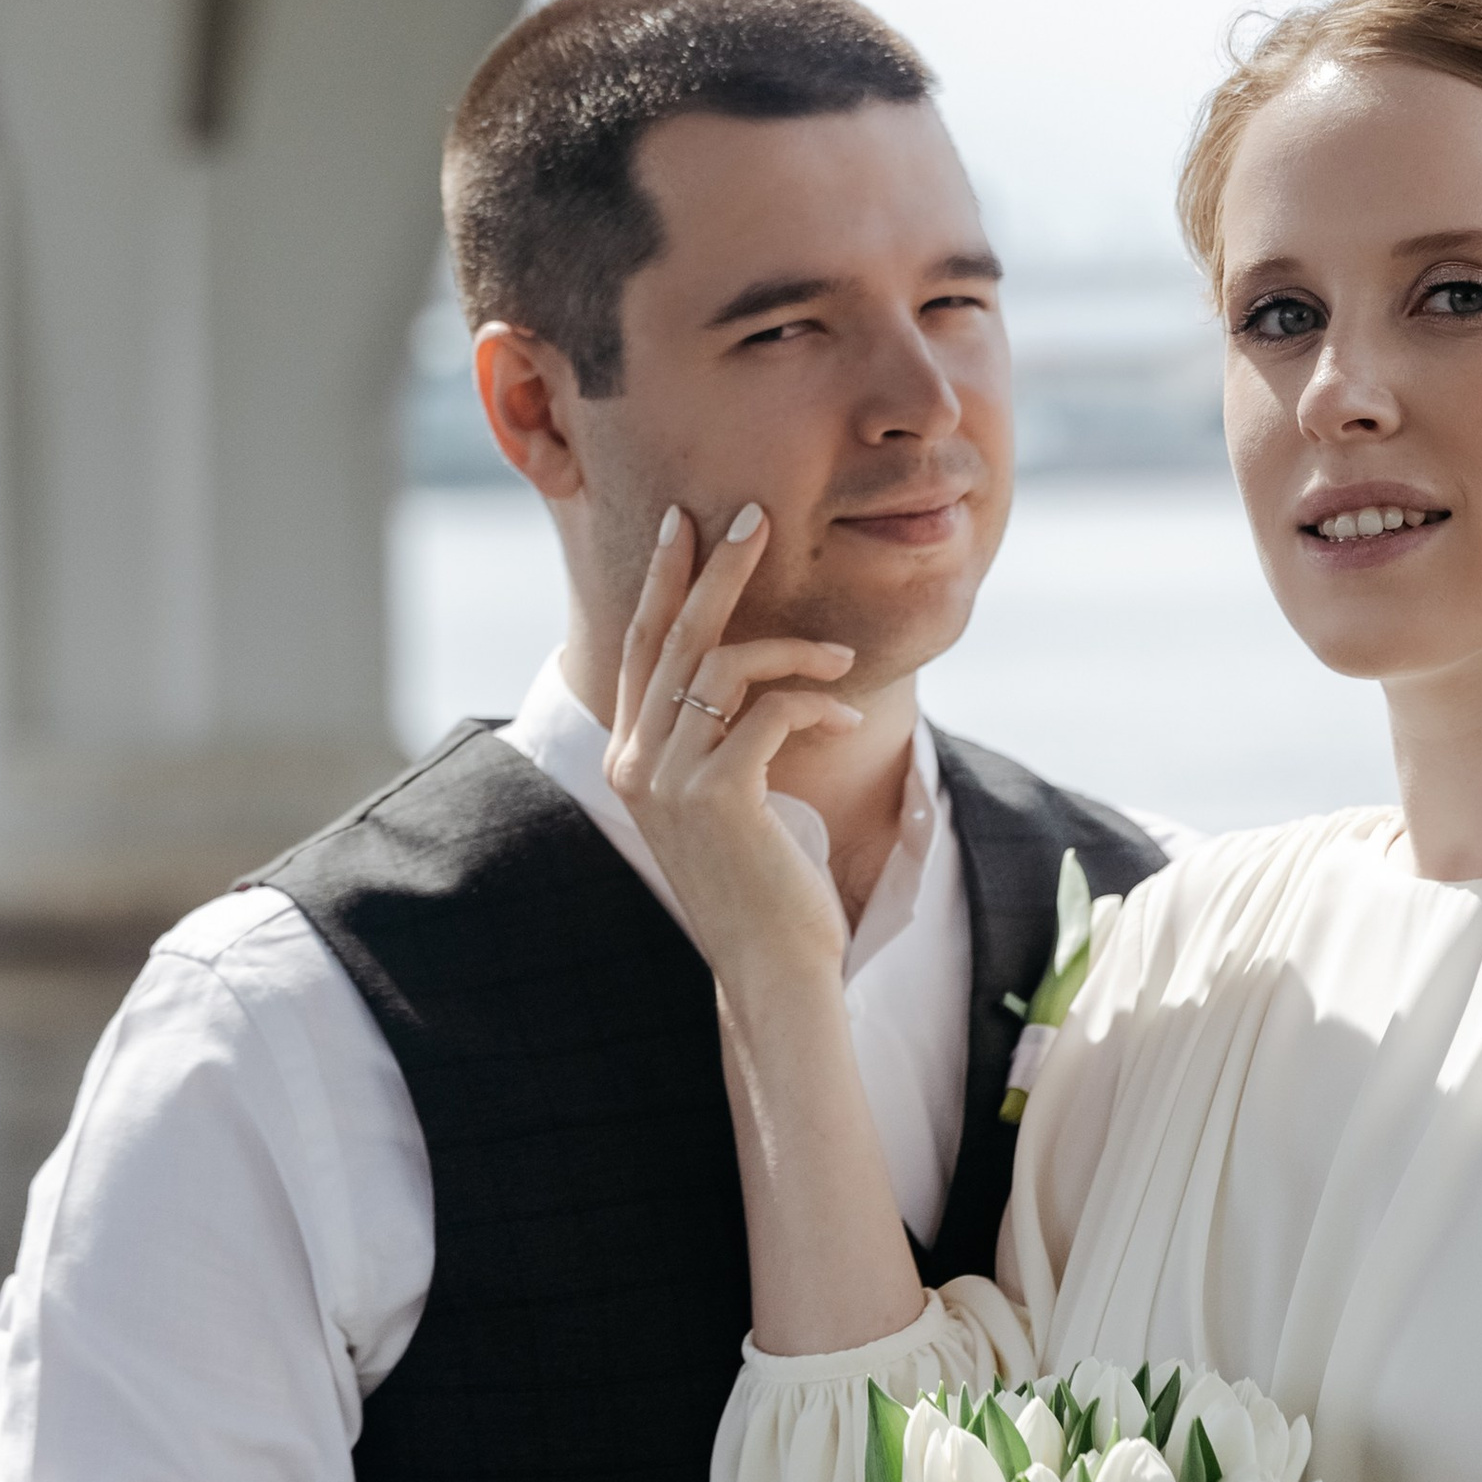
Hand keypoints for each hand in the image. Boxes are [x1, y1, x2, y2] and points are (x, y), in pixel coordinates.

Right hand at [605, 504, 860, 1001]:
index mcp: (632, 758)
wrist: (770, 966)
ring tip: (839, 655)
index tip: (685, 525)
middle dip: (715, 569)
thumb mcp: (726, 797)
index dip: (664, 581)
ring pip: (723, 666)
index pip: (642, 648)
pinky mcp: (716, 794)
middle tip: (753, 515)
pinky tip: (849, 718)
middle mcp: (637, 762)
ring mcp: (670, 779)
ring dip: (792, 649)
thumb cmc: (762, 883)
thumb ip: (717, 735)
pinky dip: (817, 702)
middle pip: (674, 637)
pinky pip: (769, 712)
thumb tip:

▸ Prompt: For each line above that includes "middle", make a copy.

▸ Problem solution:
middle dip: (715, 569)
middle tip: (753, 515)
middle mcp: (637, 762)
middle pip: (674, 637)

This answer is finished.